Flavours such as diacetyl used in e-cigarettes are linked to serious lung disease. E-cigarettes also contain volatile organic compounds, heavy metals, such as nickel, tin and lead.
In 2016, the U.S. Surgeon General had concluded that “e-cigarette use among youths and young adults is a public health concern; exposure to nicotine during adolescence can cause addiction and can harm the developing adolescent brain.” Nicotine “harms parts of the brain that control attention, learning, mood, and impulse control.” Nicotine also changes the way synapses — connections between brain cells — are formed. This is of concern as more synapses are formed in younger brains.
In animals, aerosol exposure was found to increase “secretion of inflammatory markers, induced airway hyper-reactivity and caused lung tissue degradation in chronic exposure.”
But in 2018, Public Health England, England’s public health agency, reiterated its claim that vaping is at least 95% safer than smoking.
Do they help smokers to kick the habit?
Manufacturers have promoted e-cigarettes as a harm-reducing product. But at present, compared with nicotine patches and nicotine gum, there is limited evidence to support the claim that e-cigarettes help people to stop smoking. On the other hand, the delivery of nicotine is variable and difficult to assess as they come in different sizes. The amount of nicotine in each vial varies; so does the amount of nicotine consumed in each puff. Finally, nicotine content mentioned in the label and the actual amount has also been found to differ.

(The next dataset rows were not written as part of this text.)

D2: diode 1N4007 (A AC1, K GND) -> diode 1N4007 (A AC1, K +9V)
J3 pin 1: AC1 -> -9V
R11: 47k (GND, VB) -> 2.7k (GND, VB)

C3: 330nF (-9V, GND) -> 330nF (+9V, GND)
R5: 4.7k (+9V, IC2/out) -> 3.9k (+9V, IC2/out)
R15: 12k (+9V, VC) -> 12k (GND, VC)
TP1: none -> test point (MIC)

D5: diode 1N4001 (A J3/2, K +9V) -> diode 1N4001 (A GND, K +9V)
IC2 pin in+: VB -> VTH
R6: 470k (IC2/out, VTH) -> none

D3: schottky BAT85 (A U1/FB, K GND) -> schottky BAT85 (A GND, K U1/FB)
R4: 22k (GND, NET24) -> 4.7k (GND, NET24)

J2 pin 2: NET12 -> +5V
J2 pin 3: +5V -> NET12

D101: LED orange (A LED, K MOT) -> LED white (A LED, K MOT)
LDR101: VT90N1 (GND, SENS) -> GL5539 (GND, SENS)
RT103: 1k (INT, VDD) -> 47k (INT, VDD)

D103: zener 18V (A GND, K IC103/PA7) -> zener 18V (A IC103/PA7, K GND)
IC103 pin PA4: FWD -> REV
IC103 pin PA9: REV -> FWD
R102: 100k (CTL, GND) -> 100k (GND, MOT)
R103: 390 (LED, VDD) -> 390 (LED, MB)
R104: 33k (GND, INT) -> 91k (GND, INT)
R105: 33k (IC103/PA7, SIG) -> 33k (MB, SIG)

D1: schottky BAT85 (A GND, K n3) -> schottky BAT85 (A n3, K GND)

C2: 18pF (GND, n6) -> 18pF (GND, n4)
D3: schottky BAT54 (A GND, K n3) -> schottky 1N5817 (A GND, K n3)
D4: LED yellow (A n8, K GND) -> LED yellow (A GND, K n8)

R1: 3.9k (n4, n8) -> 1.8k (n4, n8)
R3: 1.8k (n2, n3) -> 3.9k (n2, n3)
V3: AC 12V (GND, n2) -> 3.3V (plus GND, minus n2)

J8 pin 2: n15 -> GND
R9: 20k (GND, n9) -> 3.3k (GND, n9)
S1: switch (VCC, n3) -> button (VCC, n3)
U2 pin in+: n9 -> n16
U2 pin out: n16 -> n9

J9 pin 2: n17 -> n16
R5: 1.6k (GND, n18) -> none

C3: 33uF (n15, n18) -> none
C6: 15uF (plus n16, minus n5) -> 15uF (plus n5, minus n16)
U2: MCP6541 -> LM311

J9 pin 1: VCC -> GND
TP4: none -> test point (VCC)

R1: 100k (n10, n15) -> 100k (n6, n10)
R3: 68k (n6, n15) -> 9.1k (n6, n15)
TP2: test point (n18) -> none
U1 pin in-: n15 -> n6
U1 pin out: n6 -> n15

The U.S. Food and Drug Administration (FDA) has not approved e- cigarettes as an alternative to reduce smoking. One study found that though e-cigarettes led to higher percentage of people quitting smoking, nearly 80% of quitters were still vaping.
Says Dr. Ned Sharpless, Acting Commissioner of the FDA: “Given that most e-cigarette users continue to smoke cigarettes, the answer is not clear [that e-cigarettes aid quitting].”
A 2015 survey cited by The Truth Initiative (an anti-tobacco organisation) found that almost 60% of those who used e-cigarettes also smoked cigarettes, called as dual users. A meta analysis of 25 studies found that smokers who used e-cigarettes as a cessation aid were 27% less likely to quit smoking.
Are e-cigarettes addictive?
According to a National Youth Tobacco Survey, 2018 carried out by Centers for Disease Control and Prevention (CDC), over 3.6 million kids in the U.S. are using e-cigarettes. High school students in the U.S. who used e-cigarettes at least once in 30 days increased from 11.7% in 2017 to 20.8% in 2018; the increase was 48% for middle school children.
Flavours in e-cigarettes have been cited as one of the top three reasons for children to use them. The misconception that “e-cigarettes are less harmful than other forms of tobacco such as cigarettes” is another main reason. Youth who use e-cigarettes may be more likely to go on to smoke conventional cigarettes.